A viúva Antônia Cambira teve um ataque de loucura e tem a impressão de que milhares de grilos cantam no seu ouvido e.correm sabre o seu corpo. Dona Estela Barros, venerável senhora da cidade de Altinho, está doente com alergia a inseticida. A filha, de criação da beata Maria da Conceição vomita tudo quê come. Mulheres menos ilustres enchem as poucas farmácias da cidade atrás de comprimidos e remédios, em gotas.

António Severino, 81 anos, se exalta e grita aos homens e mulheres que encontra pelas ruas:

— Gente sem memória. Meu padim Pade Ciço disse que nos anos 70 ia enlouquecer tanta gente que não haveria corrente para prender a todos. É castigo dos céus, é sinal de que o fim do mundo está perto. É uma das sete pragas do Egito antigo.

Dona Senhorinha, 97 anos, a pessoa mais velha de Altinho, é da mesma opinião. Cega, ouvindo mal; ela conta como foi que os grilos chegaram e ocuparam a cidade:

— Menino, eles chegaram primeiro de pouquinho. Faz quase um mês. Mas há uma semana, tarde da noite, parecia que chovia grosso. Logo depois da zuadeira nos telhados, começou a cantoria infernal dos grilos e não parou ainda.

À noite ninguém sai às ruas de Altinho, com medo de ser atacado pelos grilos. Os animais pequenos são guardados porque muitos já morreram atacados pelos insetos. As portas são cerradas cedo. E tem início a interminável batalha entre os grilos e a humanidade de Altinho, armada de todo tipo de inseticida.

Em uma semana, a Cooperativa Agropecuária de Altinho vendeu 150 latas de inseticida, 320 quilos e 70 pulverizadores. Apurou Cr$ 1.200,00, o que representa pouco menos da metade da média de lucro a cada mês. Tem estocados 451 quilos e a quase certeza de vendê-los todos dentro de mais 10 dias.

Véspera de pânico

Durante o dia a cidade é quase deserta. O movimento caiu. Os homens negociam fora o feijão, o algodão, o milho e os bois de Altinho. Os grilos já destruíram mil sacos de feijão. As mulheres varrem os insetos das ruas das suas casas até pelas 10 horas da manhã. Prendem os meninos e passam o resto do dia entre as ocupações caseiras, antigas, e o costume novo de matar grilo que cai constantemente do telhado.

Percebe-se perfeitamente o nervosismo da população. A mansidão desses homens e mulheres está dando lugar a uma certa agressividade, a um certo pavor, a um possível início de pânico, talvez. Os homens que ficam na cidade, principalmente os mais velhos, olham aqueles tapetes marrons de grilos pelas calçadas e pelo meio das ruas.

Ouvem o estalo dos insetos esmagados pelos pés de gente ou pelas rodas dos poucos carros que passam pela cidade e se aquietam quando se lembram das profecias do padre Cícero ou das advertências de frei Damião:

— Os pecadores receberão castigos terríveis.

Os grilos cantam dia e noite. Preferem os lugares de maior claridade, mas fogem do sol forte para não morrer. Se o canto ou o ruído de um, dentro de uma casa, é intolerável, imaginem o canto de milhares, nas casas, por toda parte.

SEÇÃO DE DADOS -
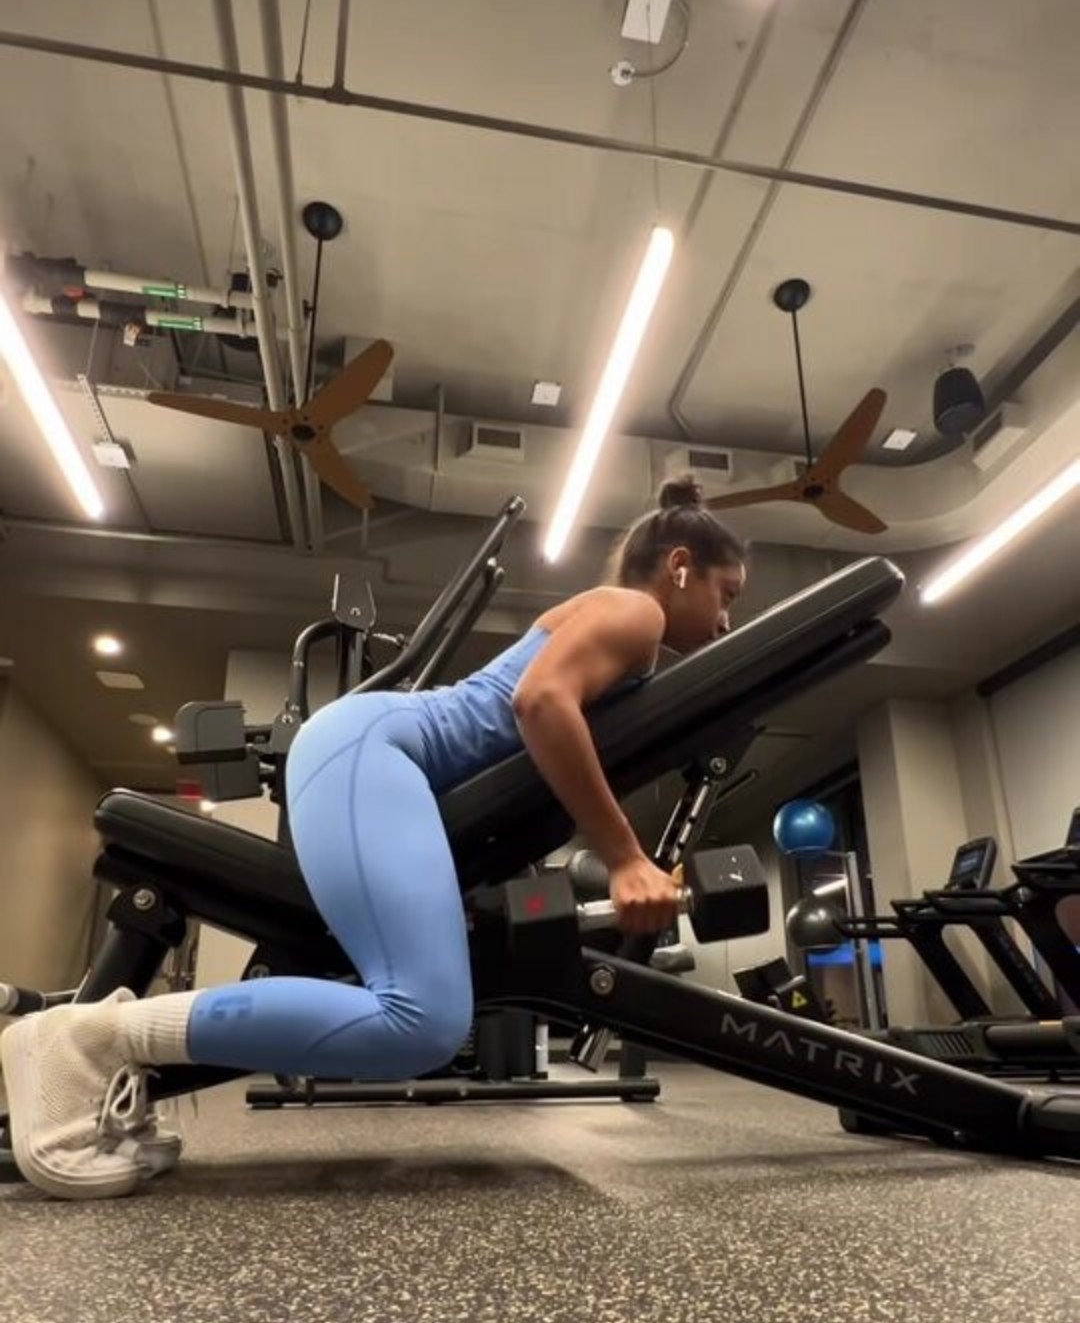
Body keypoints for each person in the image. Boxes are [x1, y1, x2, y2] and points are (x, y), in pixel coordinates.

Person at [1, 479, 747, 1200]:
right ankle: (83, 1040)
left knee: (422, 1013)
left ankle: (103, 1064)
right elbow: (541, 701)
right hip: (373, 753)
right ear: (680, 567)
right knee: (423, 1020)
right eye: (727, 595)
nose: (725, 623)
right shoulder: (636, 614)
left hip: (368, 755)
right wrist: (625, 858)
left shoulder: (623, 629)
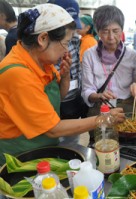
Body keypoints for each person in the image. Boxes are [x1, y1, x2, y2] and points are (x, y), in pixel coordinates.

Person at [0, 4, 124, 166]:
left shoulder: (41, 62)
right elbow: (53, 129)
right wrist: (105, 119)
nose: (66, 50)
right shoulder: (18, 74)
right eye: (65, 43)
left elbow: (58, 96)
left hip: (42, 148)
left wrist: (65, 77)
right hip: (20, 156)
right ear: (43, 39)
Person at [81, 5, 136, 146]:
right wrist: (99, 95)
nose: (111, 37)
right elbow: (87, 90)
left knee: (127, 146)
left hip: (125, 109)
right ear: (97, 31)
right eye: (105, 31)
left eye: (115, 31)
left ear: (122, 30)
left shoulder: (132, 56)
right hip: (100, 109)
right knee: (100, 145)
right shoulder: (89, 55)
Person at [48, 0, 88, 145]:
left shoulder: (76, 40)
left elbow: (75, 69)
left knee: (71, 142)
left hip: (73, 97)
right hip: (55, 104)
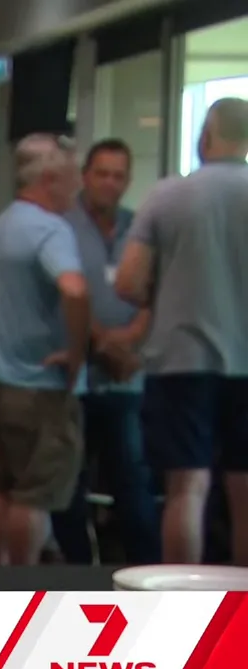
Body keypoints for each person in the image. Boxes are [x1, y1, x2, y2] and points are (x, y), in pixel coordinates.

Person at [116, 98, 248, 565]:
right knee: (244, 493)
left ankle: (181, 607)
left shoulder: (169, 196)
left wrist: (170, 290)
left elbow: (129, 282)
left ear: (205, 137)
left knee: (186, 489)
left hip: (182, 360)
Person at [0, 134, 90, 566]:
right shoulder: (52, 230)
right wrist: (76, 352)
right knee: (35, 494)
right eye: (73, 179)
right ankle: (23, 586)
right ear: (50, 179)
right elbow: (73, 290)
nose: (78, 189)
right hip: (38, 383)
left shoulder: (1, 225)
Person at [50, 138, 159, 566]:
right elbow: (64, 294)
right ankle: (79, 573)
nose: (110, 183)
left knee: (132, 480)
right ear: (85, 176)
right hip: (76, 376)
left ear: (128, 180)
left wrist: (127, 341)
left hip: (128, 376)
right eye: (102, 173)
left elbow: (155, 292)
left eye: (119, 175)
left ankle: (145, 574)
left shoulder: (142, 228)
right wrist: (101, 342)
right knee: (70, 484)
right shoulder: (61, 225)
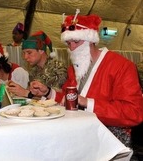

ORDEM DE TRABALHO -
Prolongue o texto sobre a invasão de grilos em Altinho a partir do ponto em que ele termina. As linhas não têm nenhum papel nisto.

RESPOSTA DA TAREFA -
O prefeito e o padre

O prefeito Júlio Rodrigues garante que faz o que pode. Gastou mais de Cr$ 1 mil em inseticidas, o que é despesa grande para o pequeno orçamento da Prefeitura, enviou telegramas às autoridades, pediu providências e paga a diária de dois guardas sanitários que, pulverizam as casas do centro da cidade.

— É quase impossível convencer as pessoas que estão longe de que tudo isso é a pura verdade. Quem acredita, sem ver, que enchemos um caminhão todos os dias com grilos mortos? E que muitas vezes eles são tirados de dentro das casas em carrocinhas de mão? E que eles chegam todas as noites em grandes nuvens e fazem um barulho danado nos telhados?

O prefeito luta ainda com outro problema, também multo importante para sua condição de político: as sistemáticas e duras críticas que lhe faz o padre Pedro Solano. Padre Pedro, de 57 anos e que dorme com algodão nos ouvidos para não ouvir os grilos, reuniu duas vezes o povo de Altinho e lançou duas proclamações.

Na primeira, depois de alertar para os perigos de uma possível epidemia, fez um pedido ao prefeito e uma crítica:

— Seu Júlio, seja mais amigo do povo, não seja amigo dos grilos que estão prejudicando sua administração. Apague as luzes da cidade todas as noites que eles vão embora. Fique conosco, não fique com os grilos.

O prefeito apagou a luz mas os grilos não foram embora e a metade da população ficou revoltada porque nessa noite houve muito roubo em Altinho. Na segunda proclamação, a mais dramática, padre Pedro traçou um quadro terrível da situação e convocou o povo para procissões diárias a São Sebastião:

— Minha gente, os grilos continuam em todo canto. A gente vê na televisão dizerem que Altinho está se acabando com a praga dos grilos. Outros garantem que estão chegando homens com metralhadoras, canhões, bomba atômica, para acabar com á peste. Vamos fazer procissão todo fim de tarde.

Invasores no cinema

O sino da matriz toca toda tarde às 4h. De terço na mão, véu na cabeça, as velhas senhoras de Altinho enchem as ruas em procissão, os homens, de chapéu na mão muito sérios seguem atrás. As mocinhas, descalças em penitência, vão na frente, juntamente com as crianças. Padre Pedro vai perto, do andor do santo. De vez em quando, formula uma súplica em voz alta:

— Leva os grilos embora, meu Sebastião.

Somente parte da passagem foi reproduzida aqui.